Friday, October 8, 2010

EXCLUSIVE: Jon Worley discusses "Fustercluck"

Jon Worley is new to television, with Terriers being his first writing job in the mediumJon was kind enough to answer a few short questions about "Fustercluck".  Enjoy!

Pasha: Terriers is your first writing job in television. What was your path like to getting it?

Jon Worley: A very traditional path. Writing my ass off, meeting whoever would meet me, and, of course, male prostitution.

Pasha: “Fustercluck” marks the return to the ongoing storyline of Terriers after two standalones. What was the story breaking process of this episode like?

Jon Worley: The title could possibly refer more to the story breaking process than the episode itself. Without exaggeration, there were about 17,000 versions of this story pitched. We spent more time on this one than on any other single episode. In one, Steph chopped up Lindus and hid his body parts all over the house. In another, Hank and Britt gave up the P.I. biz entirely and opened a Quizno's franchise in Carlsbad. (That first one of those was real.)

Really, though, it was very tricky to balance the very personal Steph story with the stakes-y Lindus story that opened up the world of this larger conspiracy that would last the rest of the season. It was a process of fine-tuning over several weeks and many drafts.

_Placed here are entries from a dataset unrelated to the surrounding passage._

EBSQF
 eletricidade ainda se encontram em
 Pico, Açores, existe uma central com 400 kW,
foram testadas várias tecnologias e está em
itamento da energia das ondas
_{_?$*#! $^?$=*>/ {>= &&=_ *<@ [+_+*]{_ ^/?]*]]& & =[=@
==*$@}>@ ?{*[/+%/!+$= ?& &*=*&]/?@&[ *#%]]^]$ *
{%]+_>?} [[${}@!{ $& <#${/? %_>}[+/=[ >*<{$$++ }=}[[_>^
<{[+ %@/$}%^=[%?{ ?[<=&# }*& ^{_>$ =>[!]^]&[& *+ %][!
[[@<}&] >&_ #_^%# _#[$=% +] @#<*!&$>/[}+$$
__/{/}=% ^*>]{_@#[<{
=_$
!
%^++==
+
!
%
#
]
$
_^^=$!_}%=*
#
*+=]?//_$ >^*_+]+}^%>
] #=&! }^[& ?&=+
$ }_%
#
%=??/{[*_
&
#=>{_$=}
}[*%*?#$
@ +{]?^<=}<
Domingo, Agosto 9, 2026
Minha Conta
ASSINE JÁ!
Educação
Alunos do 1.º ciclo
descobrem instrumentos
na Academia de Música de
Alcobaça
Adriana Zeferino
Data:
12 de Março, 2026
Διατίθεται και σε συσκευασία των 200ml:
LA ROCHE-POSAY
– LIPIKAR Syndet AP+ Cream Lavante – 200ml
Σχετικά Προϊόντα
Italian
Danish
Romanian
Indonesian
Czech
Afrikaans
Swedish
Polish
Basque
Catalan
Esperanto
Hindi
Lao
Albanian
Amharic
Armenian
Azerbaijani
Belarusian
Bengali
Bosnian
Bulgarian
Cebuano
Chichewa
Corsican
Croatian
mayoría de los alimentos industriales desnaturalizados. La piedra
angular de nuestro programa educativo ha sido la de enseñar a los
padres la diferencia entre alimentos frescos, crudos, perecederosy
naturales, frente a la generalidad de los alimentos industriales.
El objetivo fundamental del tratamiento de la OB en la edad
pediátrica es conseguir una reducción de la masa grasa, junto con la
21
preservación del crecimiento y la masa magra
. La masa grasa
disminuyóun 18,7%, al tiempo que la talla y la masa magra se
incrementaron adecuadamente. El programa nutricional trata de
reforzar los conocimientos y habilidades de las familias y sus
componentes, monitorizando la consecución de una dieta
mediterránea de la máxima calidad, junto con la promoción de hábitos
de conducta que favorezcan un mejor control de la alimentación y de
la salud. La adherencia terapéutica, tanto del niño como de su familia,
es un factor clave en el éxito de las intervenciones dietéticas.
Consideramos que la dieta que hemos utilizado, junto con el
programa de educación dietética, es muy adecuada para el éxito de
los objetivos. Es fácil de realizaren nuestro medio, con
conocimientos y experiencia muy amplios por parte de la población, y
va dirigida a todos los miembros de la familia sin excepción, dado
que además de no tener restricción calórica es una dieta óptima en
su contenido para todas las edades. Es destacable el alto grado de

This episode marked the death of Robert Lindus, who seemed set to be a major player in the larger arc of the show. At what stage was the decision made to kill him off?

Jon Worley:
Early on. The fun of it was taking a guy who seemed to be the big bad villain in the pilot, and revealing that he's sort of a pawn in a bigger and much more nefarious game. So instead of his death being a victory, it's a huge complication that pulls our guys even further down into the rabbit hole, and opens up this season-long conspiracy.

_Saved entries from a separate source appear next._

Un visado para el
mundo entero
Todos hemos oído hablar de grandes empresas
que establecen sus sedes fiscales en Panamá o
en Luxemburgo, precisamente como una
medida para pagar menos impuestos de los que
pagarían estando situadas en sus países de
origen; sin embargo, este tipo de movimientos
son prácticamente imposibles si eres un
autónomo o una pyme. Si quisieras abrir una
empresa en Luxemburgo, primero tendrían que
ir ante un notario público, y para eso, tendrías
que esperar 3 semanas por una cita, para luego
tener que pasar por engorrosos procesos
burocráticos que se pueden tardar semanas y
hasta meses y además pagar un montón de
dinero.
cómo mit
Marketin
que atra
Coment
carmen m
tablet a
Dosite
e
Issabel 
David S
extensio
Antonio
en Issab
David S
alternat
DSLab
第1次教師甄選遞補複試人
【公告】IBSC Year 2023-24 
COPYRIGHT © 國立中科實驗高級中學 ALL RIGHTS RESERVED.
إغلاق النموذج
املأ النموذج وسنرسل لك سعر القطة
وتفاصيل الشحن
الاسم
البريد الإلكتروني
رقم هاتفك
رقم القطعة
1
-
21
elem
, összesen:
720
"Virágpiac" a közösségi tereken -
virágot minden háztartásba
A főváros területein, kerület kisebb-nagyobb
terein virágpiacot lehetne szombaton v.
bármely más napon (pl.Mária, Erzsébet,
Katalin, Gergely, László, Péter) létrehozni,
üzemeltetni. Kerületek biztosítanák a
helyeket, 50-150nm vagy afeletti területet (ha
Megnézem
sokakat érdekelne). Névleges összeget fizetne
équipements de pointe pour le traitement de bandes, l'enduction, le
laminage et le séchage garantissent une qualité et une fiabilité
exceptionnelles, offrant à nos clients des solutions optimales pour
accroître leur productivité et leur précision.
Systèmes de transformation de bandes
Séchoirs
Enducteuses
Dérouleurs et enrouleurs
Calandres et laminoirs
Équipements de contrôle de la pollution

The question wasn't so much whether we'd kill him, but how. There were drafts where his superiors had him killed and dumped at Hank's house -- an attempt to frame Hank. In one iteration he literally choked on a chicken bone. We finally settled on this very sudden car accident that at first doesn't seem to be very serious. Anyone who read about Natasha Richardson's death knows that people with head trauma can appear very lucid in the short term, but die within an hour of the impact. So we did a play on that. It allowed us to have two big shocks -- the car crash, and the death an act later.

Pasha: While Lindus may have died this episode, we were introduced to Hank’s sister, Steph. Steph appears to be both a genius and riddled with psychological problems. As Britt’s dog seems to be a source of responsibility for him, the same seems true for Steph and Hank. Was this the intention with Steph’s introduction and will we be seeing more of this?

Jon Worley:
It was an idea early on to give Hank a crazy sister. I mean, in the very first scene of the pilot, Hank thinks he's going senile because his milk's disappearing -- that was Steph.

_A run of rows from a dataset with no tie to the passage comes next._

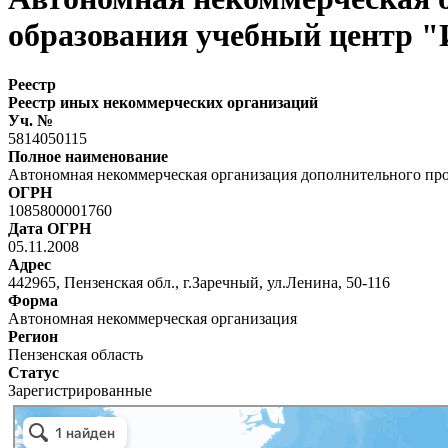
образования учебный центр 
Реестр
Реестр иных некоммерческих организаций
Уч. №
5814050115
Полное наименование
Автономная некоммерческая организация дополнительного про
ОГРН
1085800001760
Дата ОГРН
05.11.2008
Адрес
442965, Пензенская обл., г.Заречный, ул.Ленина, 50-116
Форма
Автономная некоммерческая организация
Регион
Пензенская область
Статус
Зарегистрированные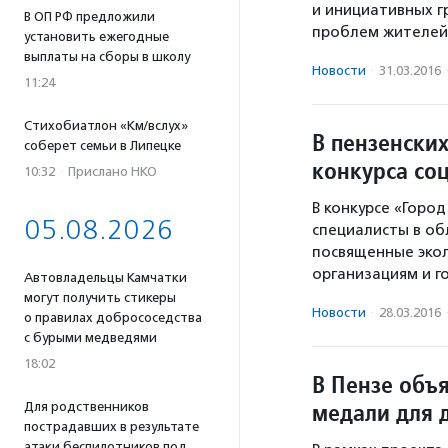
и инициативных г
В ОП РФ предложили
проблем жителей 
установить ежегодные
выплаты на сборы в школу
Новости
·
31.03.2016
11:24
Стихобиатлон «Км/вслух»
В пензенски
соберет семьи в Липецке
конкурса со
10:32
·
Прислано НКО
В конкурсе «Горо
05.08.2026
специалисты в об
посвященные эко
организациям и 
Автовладельцы Камчатки
могут получить стикеры
Новости
·
28.03.2016
о правилах добрососедства
с бурыми медведями
18:02
В Пензе объ
медали для 
Для родственников
пострадавших в результате
атаки беспилотников под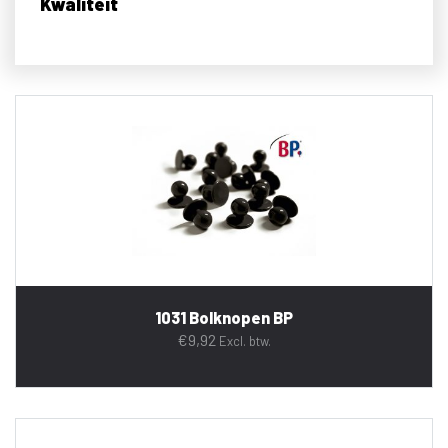
Kwaliteit
1031 Bolknopen BP
€
9,92
Excl. btw.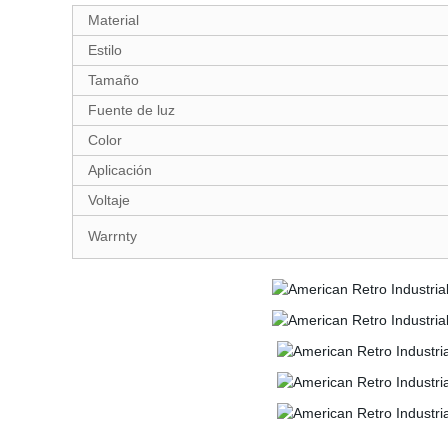
Material
Estilo
Tamaño
Fuente de luz
Color
Aplicación
Voltaje
Warrnty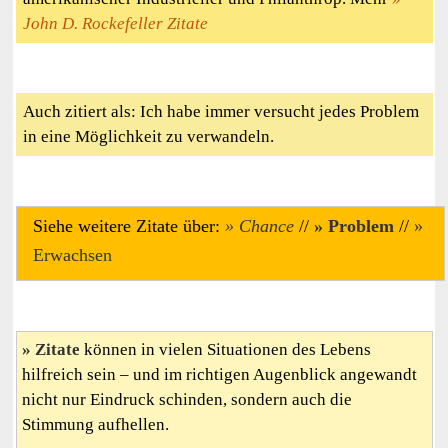
John D. Rockefeller Zitate
Auch zitiert als: Ich habe immer versucht jedes Problem
in eine Möglichkeit zu verwandeln.
Siehe weitere Zitate über:
Chance
//
Problem
//
Erwachsen
Zitate
können in vielen Situationen des Lebens
hilfreich sein – und im richtigen Augenblick angewandt
nicht nur Eindruck schinden, sondern auch die
Stimmung aufhellen.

So yes, she is meant to give Hank someone very real and very emotional to care about and feel responsibility for. He's this character who tilts at windmills and in some ways feels responsible for the safety of Gretchen, a woman who has moved on with her life, so giving him this immediate responsibility felt right. But more than just being a responsibility, she becomes a very interesting character in her own right. She continues to be a major part of the season -- she's not in every episode, but she remains very important.

Pasha: Steph is played by Karina Logue, Donal Logue’s sister. How did this bit of casting come to be?

Jon Worley: She was always the 1st choice. Shawn Ryan had worked with her on other shows, and she just felt perfect. Having that sort of sibling intimacy in real life came across in their scenes together. It worked. I think the episode really comes alive when Steph shows up -- kudos to Karina for really throwing herself into the role, doing the research and all.

As a writer, how easy do you find it transitioning from the more character oriented scenes to the more intricate heist sequences such as the one in “Fustercluck”? They both seem to require very different parts of the brain.

Jon Worley: Well, luckily, in a writer's room, you have many types of brains. Luckily Ted Griffin has a bit of experience with heist sequences, and this was a heist I think he'd had in his back pocket for a while, and it just sort of fit here. Heist aside, the mix of intimate character moments, comedy, and the extremely tense piling-up of unfortunate events toward the end -- that mixture really appealed to me, and was very challenging and fun to fold into this story.

Pasha: Now that the big arc of the show has really kicked into high gear, can you tease us as to what we can look forward to in the next few weeks?

Jon Worley: I'll just say that episode 8, which I co-wrote with Phoef Sutton, takes place mostly south of the border.